* _Exercise_:
Which lines below contain the word "have"? Copy each of them.

* _Data to process_:
────────────────────────────────────────

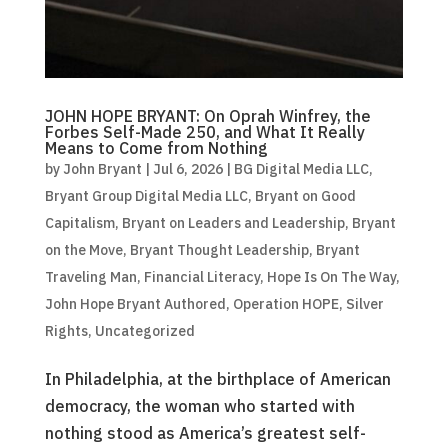
JOHN HOPE BRYANT: On Oprah Winfrey, the
Forbes Self-Made 250, and What It Really
Means to Come from Nothing
by
John Bryant
|
Jul 6, 2026
|
BG Digital Media LLC
,
Bryant Group Digital Media LLC
,
Bryant on Good
Capitalism
,
Bryant on Leaders and Leadership
,
Bryant
on the Move
,
Bryant Thought Leadership
,
Bryant
Traveling Man
,
Financial Literacy
,
Hope Is On The Way
,
John Hope Bryant Authored
,
Operation HOPE
,
Silver
Rights
,
Uncategorized
In Philadelphia, at the birthplace of American
democracy, the woman who started with
nothing stood as America’s greatest self-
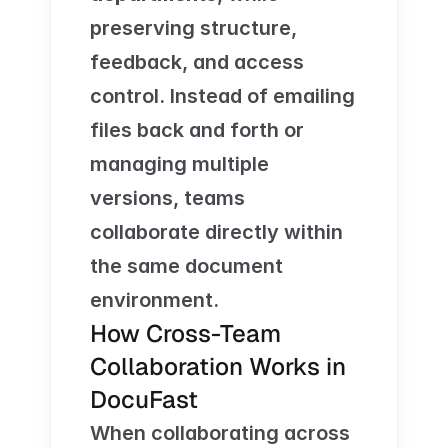
preserving structure, 
feedback, and access 
control. Instead of emailing 
files back and forth or 
managing multiple 
versions, teams 
collaborate directly within 
the same document 
environment.
How Cross-Team 
Collaboration Works in 
DocuFast
When collaborating across 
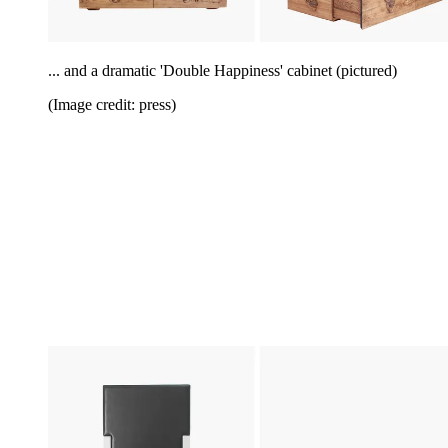
... and a dramatic 'Double Happiness' cabinet (pictured)
(Image credit: press)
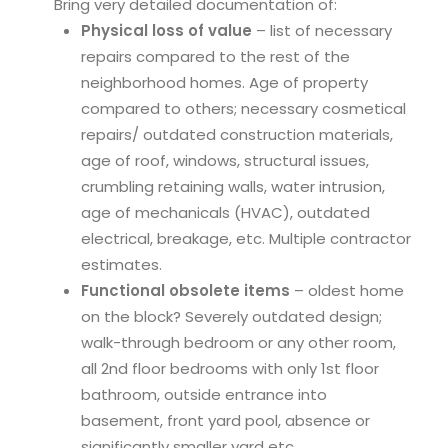
Bring very detailed documentation of:
Physical loss of value
– list of necessary
repairs compared to the rest of the
neighborhood homes. Age of property
compared to others; necessary cosmetical
repairs/ outdated construction materials,
age of roof, windows, structural issues,
crumbling retaining walls, water intrusion,
age of mechanicals (HVAC), outdated
electrical, breakage, etc. Multiple contractor
estimates.
Functional obsolete items
– oldest home
on the block? Severely outdated design;
walk-through bedroom or any other room,
all 2nd floor bedrooms with only 1st floor
bathroom, outside entrance into
basement, front yard pool, absence or
significantly smaller yard etc.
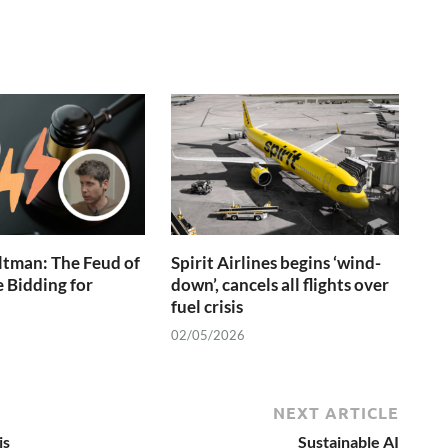
ltman: The Feud of
Spirit Airlines begins ‘wind-
e Bidding for
down’, cancels all flights over
fuel crisis
02/05/2026
NEXT ARTICLE
is
Sustainable AI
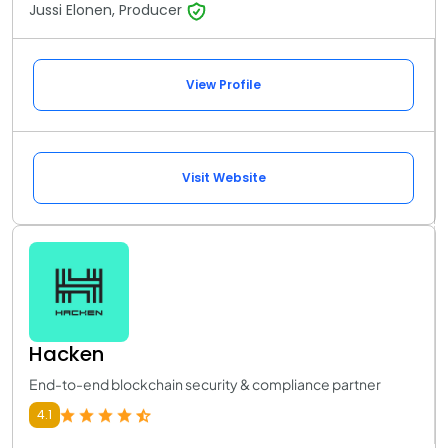
Jussi Elonen, Producer
View Profile
Visit Website
Hacken
End-to-end blockchain security & compliance partner
4.1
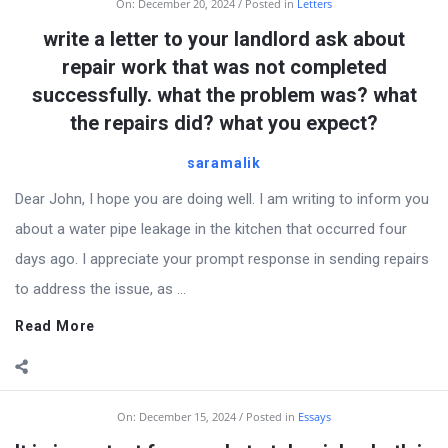
On:
December 20, 2024
Posted in
Letters
write a letter to your landlord ask about
repair work that was not completed
successfully. what the problem was? what
the repairs did? what you expect?
saramalik
Dear John, I hope you are doing well. I am writing to inform you
about a water pipe leakage in the kitchen that occurred four
days ago. I appreciate your prompt response in sending repairs
to address the issue, as ...
Read More
On:
December 15, 2024
Posted in
Essays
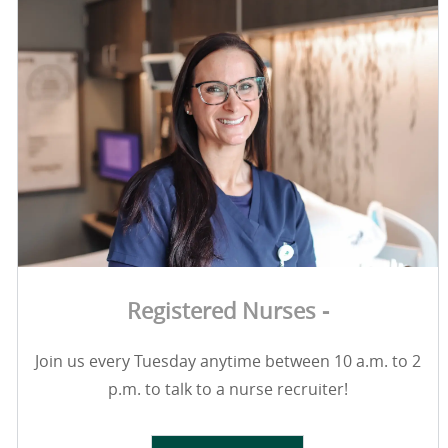
Registered Nurses -
Join us every Tuesday anytime between 10 a.m. to 2
p.m. to talk to a nurse recruiter!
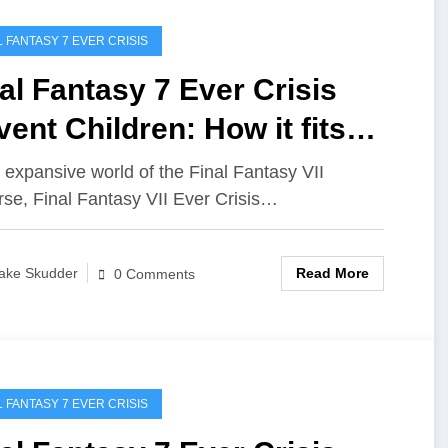
L FANTASY 7 EVER CRISIS
al Fantasy 7 Ever Crisis
ent Children: How it fits
o the story
e expansive world of the Final Fantasy VII
rse, Final Fantasy VII Ever Crisis…
Read More
ake Skudder
0 Comments
L FANTASY 7 EVER CRISIS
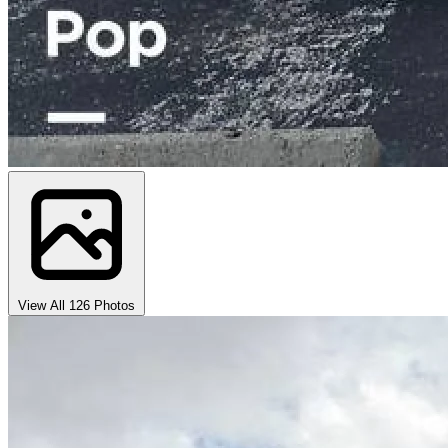
View All 126 Photos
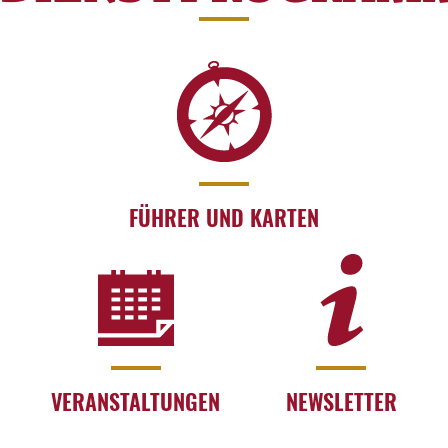
FÜHRER UND KARTEN
VERANSTALTUNGEN
NEWSLETTER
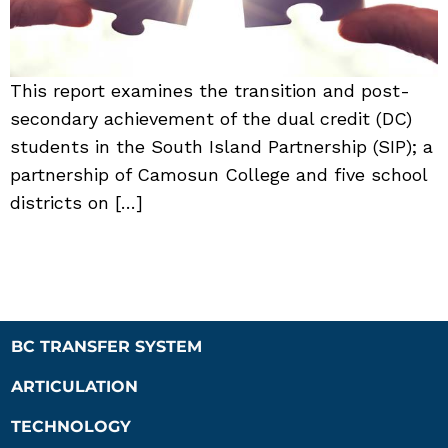
This report examines the transition and post-
secondary achievement of the dual credit (DC)
students in the South Island Partnership (SIP); a
partnership of Camosun College and five school
districts on […]
BC TRANSFER SYSTEM
ARTICULATION
TECHNOLOGY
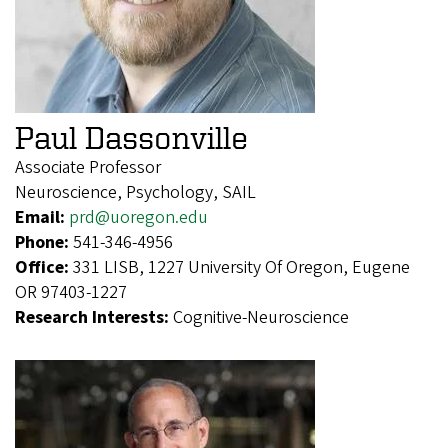
Paul Dassonville
Associate Professor
Neuroscience, Psychology, SAIL
Email:
prd@uoregon.edu
Phone:
541-346-4956
Office:
331 LISB, 1227 University Of Oregon, Eugene
OR 97403-1227
Research Interests:
Cognitive-Neuroscience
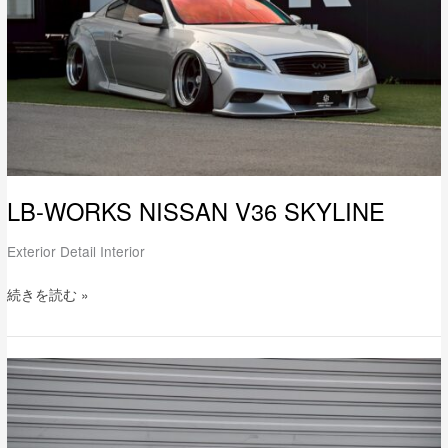
LB-WORKS NISSAN V36 SKYLINE
Exterior Detail Interior
続きを読む »
LB-
WORKS
GR86
Full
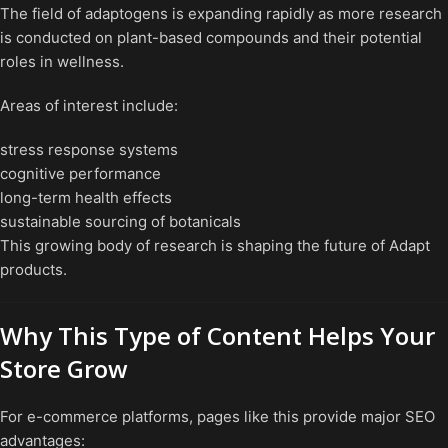
The field of adaptogens is expanding rapidly as more research
is conducted on plant-based compounds and their potential
roles in wellness.
Areas of interest include:
stress response systems
cognitive performance
long-term health effects
sustainable sourcing of botanicals
This growing body of research is shaping the future of Adapt
products.
Why This Type of Content Helps Your
Store Grow
For e-commerce platforms, pages like this provide major SEO
advantages:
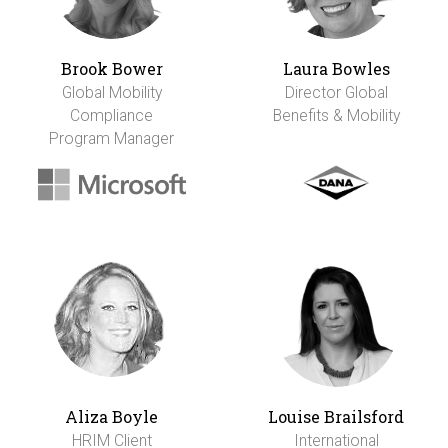
Brook Bower
Laura Bowles
Global Mobility
Director Global
Compliance
Benefits & Mobility
Program Manager
Aliza Boyle
Louise Brailsford
HRIM Client
International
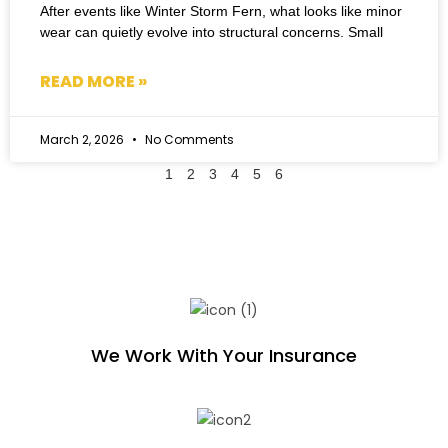
After events like Winter Storm Fern, what looks like minor
wear can quietly evolve into structural concerns. Small
READ MORE »
March 2, 2026
No Comments
1
2
3
4
5
6
We Work With Your Insurance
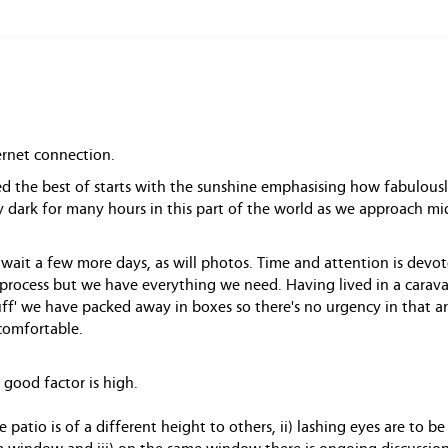
ernet connection.
ed the best of starts with the sunshine emphasising how fabulousl
rly dark for many hours in this part of the world as we approach 
o wait a few more days, as will photos. Time and attention is devo
 process but we have everything we need. Having lived in a carava
tuff' we have packed away in boxes so there's no urgency in that a
comfortable.
 good factor is high.
e patio is of a different height to others, ii) lashing eyes are to b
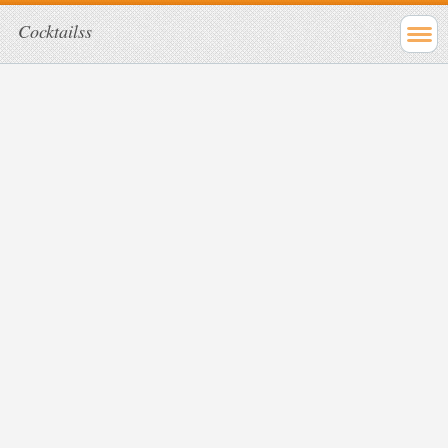
Cocktailss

────────────────────────────────────────

* _Output below_:
 process but we have everything we need. Having lived in a carava
tuff' we have packed away in boxes so there's no urgency in that a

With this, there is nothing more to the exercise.